▸ **Data for the task**
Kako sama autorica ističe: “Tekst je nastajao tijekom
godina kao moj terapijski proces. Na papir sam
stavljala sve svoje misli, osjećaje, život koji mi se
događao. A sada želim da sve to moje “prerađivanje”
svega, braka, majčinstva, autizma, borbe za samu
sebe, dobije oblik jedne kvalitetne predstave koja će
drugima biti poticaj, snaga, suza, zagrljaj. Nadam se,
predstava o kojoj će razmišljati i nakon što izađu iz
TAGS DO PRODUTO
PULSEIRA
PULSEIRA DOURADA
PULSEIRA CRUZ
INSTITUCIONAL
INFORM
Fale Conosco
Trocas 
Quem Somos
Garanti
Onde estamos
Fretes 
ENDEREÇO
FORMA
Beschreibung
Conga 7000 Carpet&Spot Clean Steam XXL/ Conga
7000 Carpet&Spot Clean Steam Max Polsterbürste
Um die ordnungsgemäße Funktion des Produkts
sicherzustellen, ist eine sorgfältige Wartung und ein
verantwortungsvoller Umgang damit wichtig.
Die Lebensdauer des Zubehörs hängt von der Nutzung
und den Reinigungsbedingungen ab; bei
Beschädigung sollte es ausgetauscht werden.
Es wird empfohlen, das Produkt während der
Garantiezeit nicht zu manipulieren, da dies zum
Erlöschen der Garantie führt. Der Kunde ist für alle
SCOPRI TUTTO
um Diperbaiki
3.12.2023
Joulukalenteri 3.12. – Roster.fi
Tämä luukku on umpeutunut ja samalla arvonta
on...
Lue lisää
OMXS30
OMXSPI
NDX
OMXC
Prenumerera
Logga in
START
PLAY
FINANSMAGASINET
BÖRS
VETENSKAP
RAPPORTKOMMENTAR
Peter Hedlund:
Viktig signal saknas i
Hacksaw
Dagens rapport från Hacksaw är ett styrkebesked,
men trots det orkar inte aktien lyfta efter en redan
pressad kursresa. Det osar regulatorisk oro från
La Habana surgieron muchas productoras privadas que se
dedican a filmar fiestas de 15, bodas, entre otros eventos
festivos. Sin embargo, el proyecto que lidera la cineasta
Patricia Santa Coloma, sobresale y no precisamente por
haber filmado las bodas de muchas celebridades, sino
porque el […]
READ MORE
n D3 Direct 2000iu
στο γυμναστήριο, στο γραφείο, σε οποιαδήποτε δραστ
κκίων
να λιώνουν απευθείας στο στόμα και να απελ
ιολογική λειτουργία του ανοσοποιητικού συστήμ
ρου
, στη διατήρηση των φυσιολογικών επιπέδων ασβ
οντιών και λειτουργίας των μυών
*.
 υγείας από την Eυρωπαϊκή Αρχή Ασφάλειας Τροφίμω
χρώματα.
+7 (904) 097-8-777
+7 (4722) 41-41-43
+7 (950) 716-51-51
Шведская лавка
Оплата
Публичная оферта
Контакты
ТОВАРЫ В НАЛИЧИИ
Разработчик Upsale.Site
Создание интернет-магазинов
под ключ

---

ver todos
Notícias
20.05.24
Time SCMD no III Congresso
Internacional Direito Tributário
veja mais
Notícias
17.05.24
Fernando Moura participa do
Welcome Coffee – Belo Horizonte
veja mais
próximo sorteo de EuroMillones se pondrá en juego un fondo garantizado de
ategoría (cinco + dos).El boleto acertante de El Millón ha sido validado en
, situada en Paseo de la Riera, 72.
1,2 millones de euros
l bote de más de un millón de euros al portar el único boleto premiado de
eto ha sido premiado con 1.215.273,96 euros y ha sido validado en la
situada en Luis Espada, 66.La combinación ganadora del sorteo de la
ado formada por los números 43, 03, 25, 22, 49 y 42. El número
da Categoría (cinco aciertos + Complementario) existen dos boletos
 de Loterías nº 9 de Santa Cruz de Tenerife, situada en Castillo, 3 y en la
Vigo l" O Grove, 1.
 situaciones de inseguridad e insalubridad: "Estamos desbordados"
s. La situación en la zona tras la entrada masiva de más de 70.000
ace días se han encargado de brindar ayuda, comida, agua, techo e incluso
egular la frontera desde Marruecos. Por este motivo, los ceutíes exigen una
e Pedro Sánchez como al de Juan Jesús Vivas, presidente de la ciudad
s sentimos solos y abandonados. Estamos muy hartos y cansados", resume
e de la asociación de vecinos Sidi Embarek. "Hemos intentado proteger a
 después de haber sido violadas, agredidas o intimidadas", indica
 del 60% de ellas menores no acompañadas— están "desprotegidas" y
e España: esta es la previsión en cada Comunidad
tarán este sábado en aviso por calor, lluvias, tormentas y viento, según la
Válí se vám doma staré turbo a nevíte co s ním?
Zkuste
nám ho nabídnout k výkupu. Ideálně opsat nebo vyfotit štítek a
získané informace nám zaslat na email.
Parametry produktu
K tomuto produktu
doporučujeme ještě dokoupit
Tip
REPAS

▸ **Exercise requirements**
Working through the records, copy each line in which the word "cinco" appears.

▸ **Answer space**
ategoría (cinco + dos).El boleto acertante de El Millón ha sido validado en
da Categoría (cinco aciertos + Complementario) existen dos boletos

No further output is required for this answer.